***** Material for the task

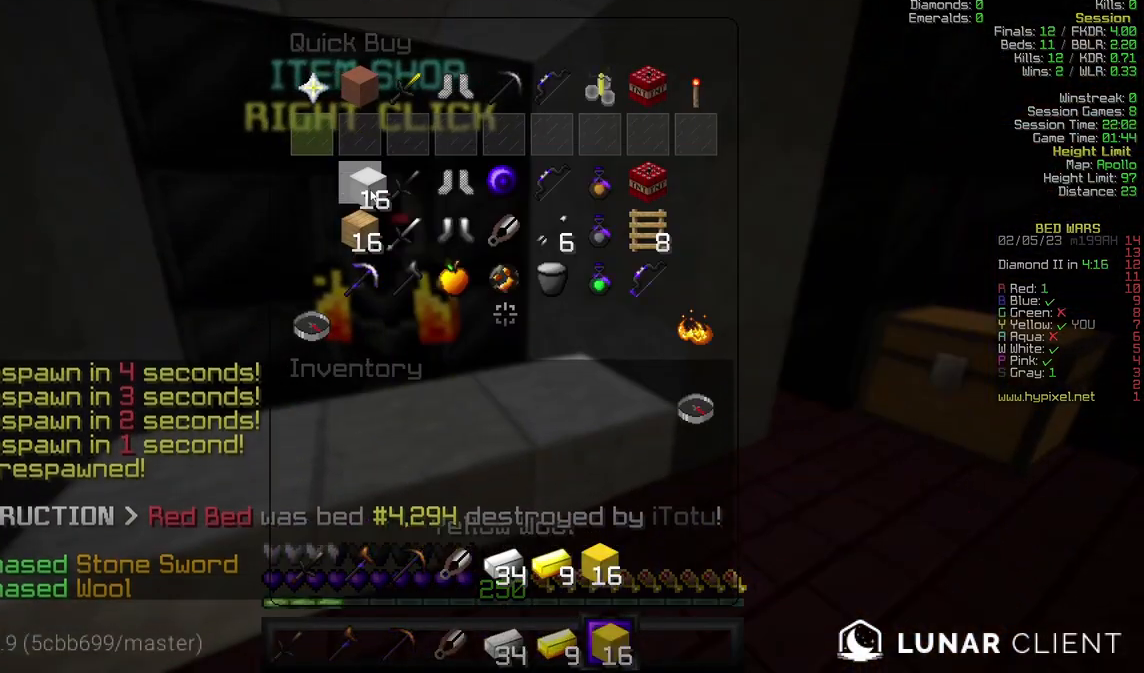
{"keys": ["w"], "mouse": [], "events": [[333, "w", "down"]]}
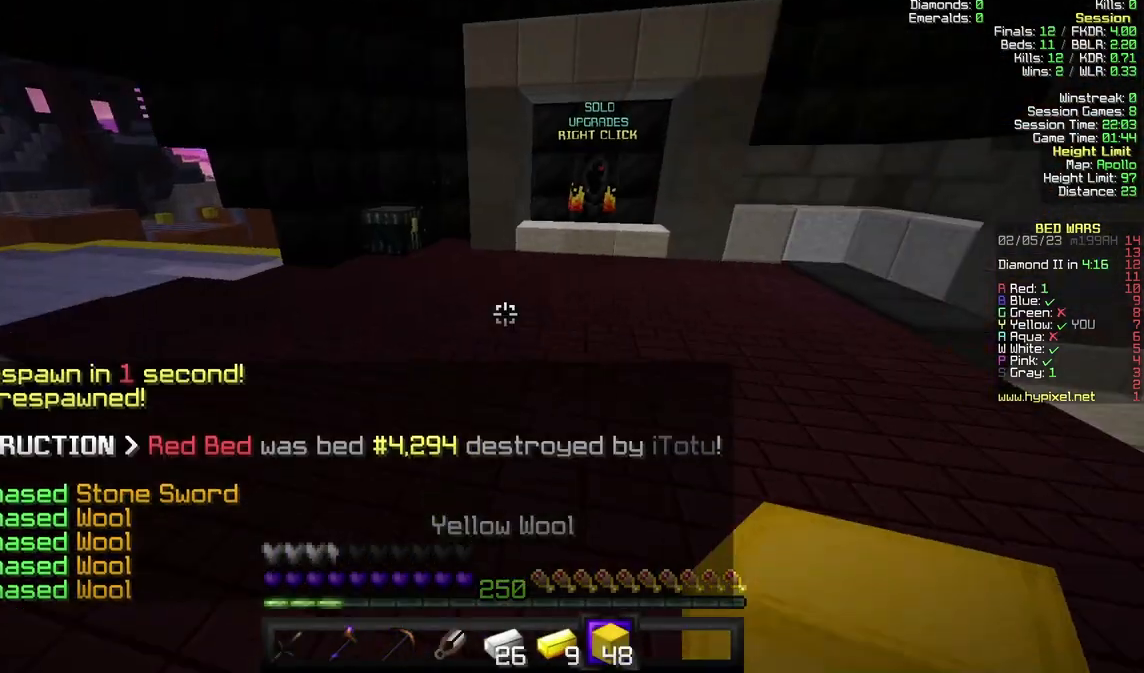
{"keys": ["a", "w"], "mouse": [], "events": [[433, "a", "down"]]}
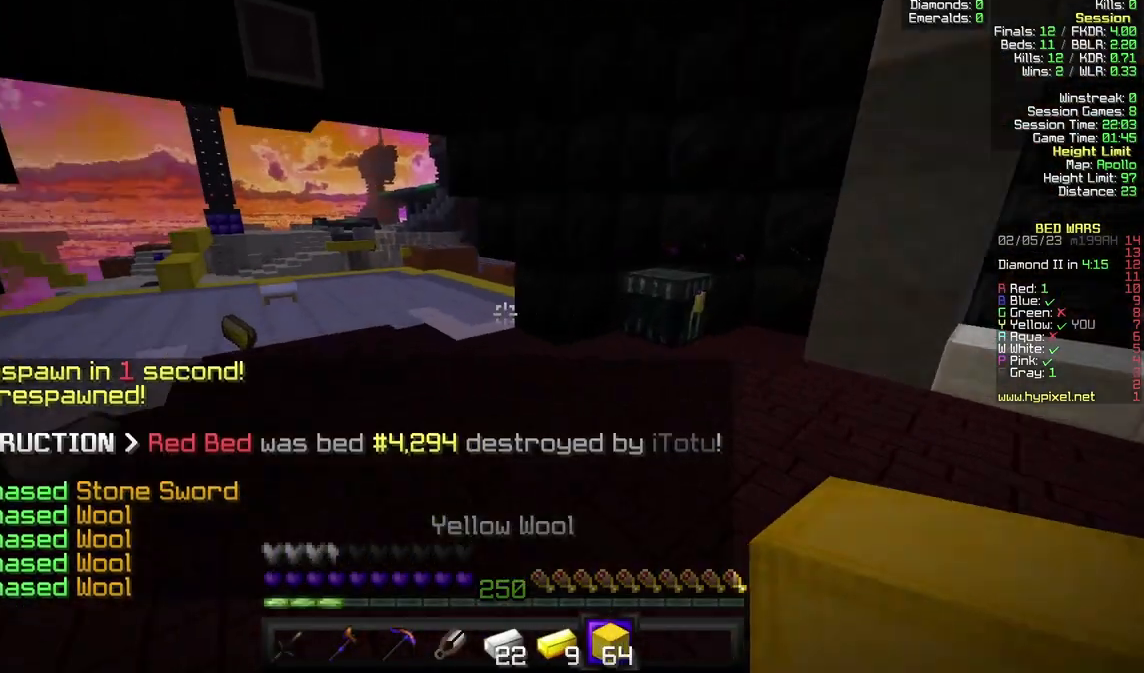
{"keys": ["a"], "mouse": ["right"], "events": [[200, "a", "up"], [267, "a", "down"], [367, "w", "up"], [400, "mouse_right", "down"]]}
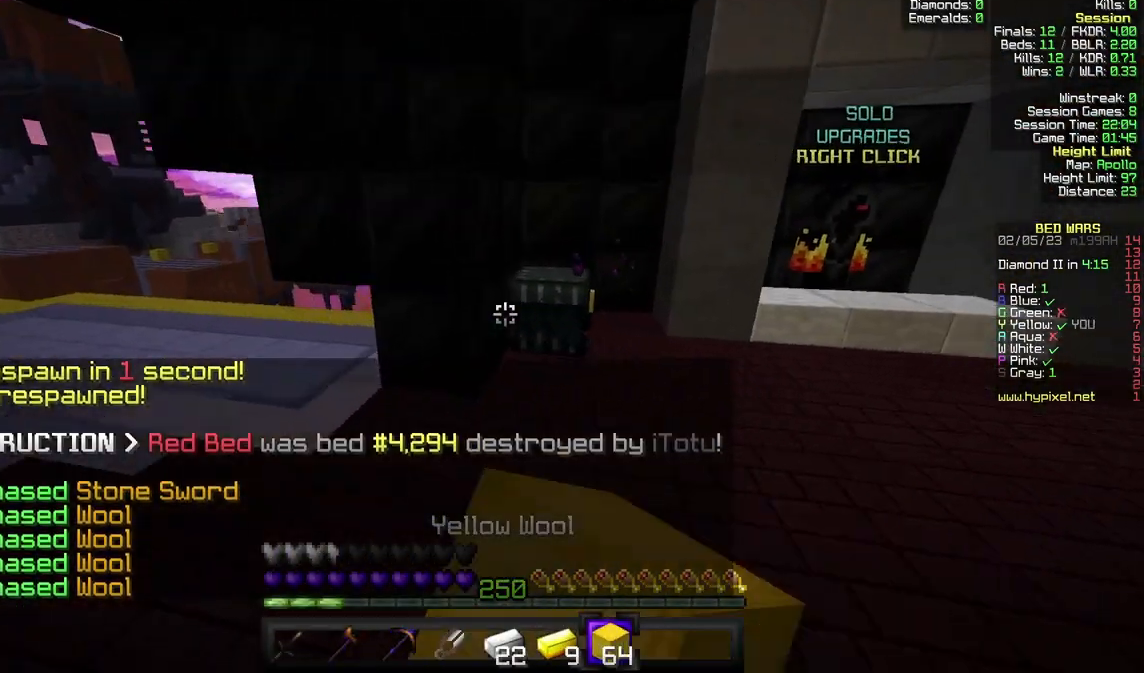
{"keys": [], "mouse": [], "events": [[67, "mouse_right", "up"], [233, "a", "up"]]}
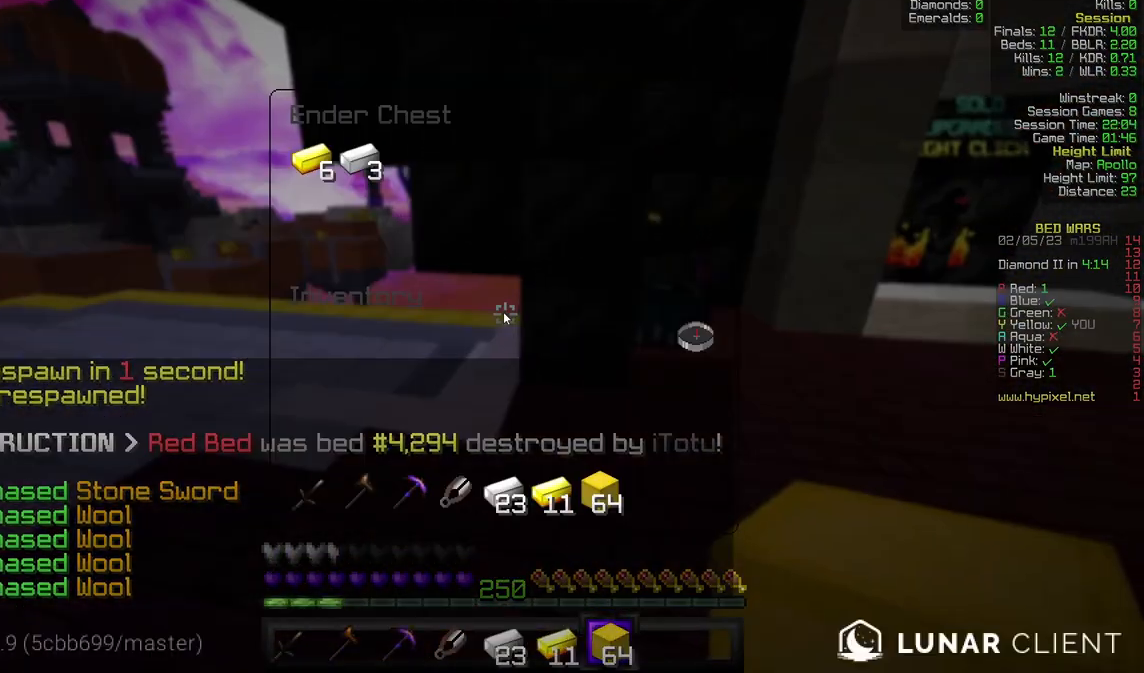
{"keys": [], "mouse": [], "events": []}
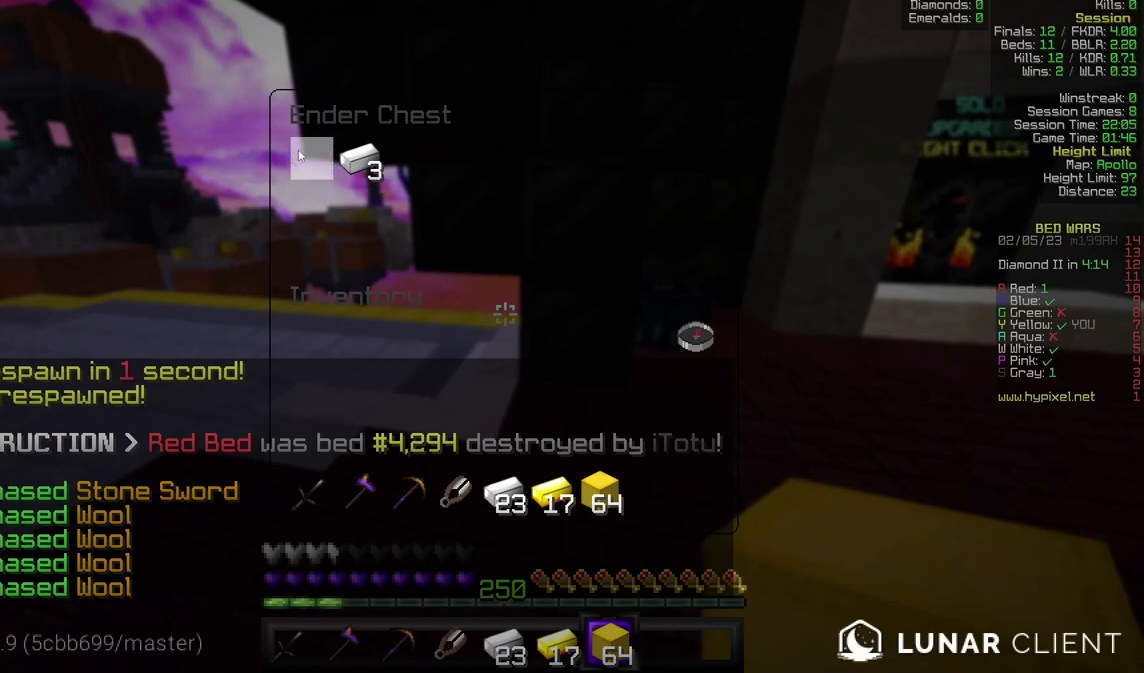
{"keys": ["a"], "mouse": [], "events": [[233, "a", "down"]]}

**********

Output the data above exactly. Drop every picture.

{"keys": ["w"], "mouse": [], "events": [[333, "w", "down"]]}
{"keys": ["a", "w"], "mouse": [], "events": [[433, "a", "down"]]}
{"keys": ["a"], "mouse": ["right"], "events": [[200, "a", "up"], [267, "a", "down"], [367, "w", "up"], [400, "mouse_right", "down"]]}
{"keys": [], "mouse": [], "events": [[67, "mouse_right", "up"], [233, "a", "up"]]}
{"keys": [], "mouse": [], "events": []}
{"keys": ["a"], "mouse": [], "events": [[233, "a", "down"]]}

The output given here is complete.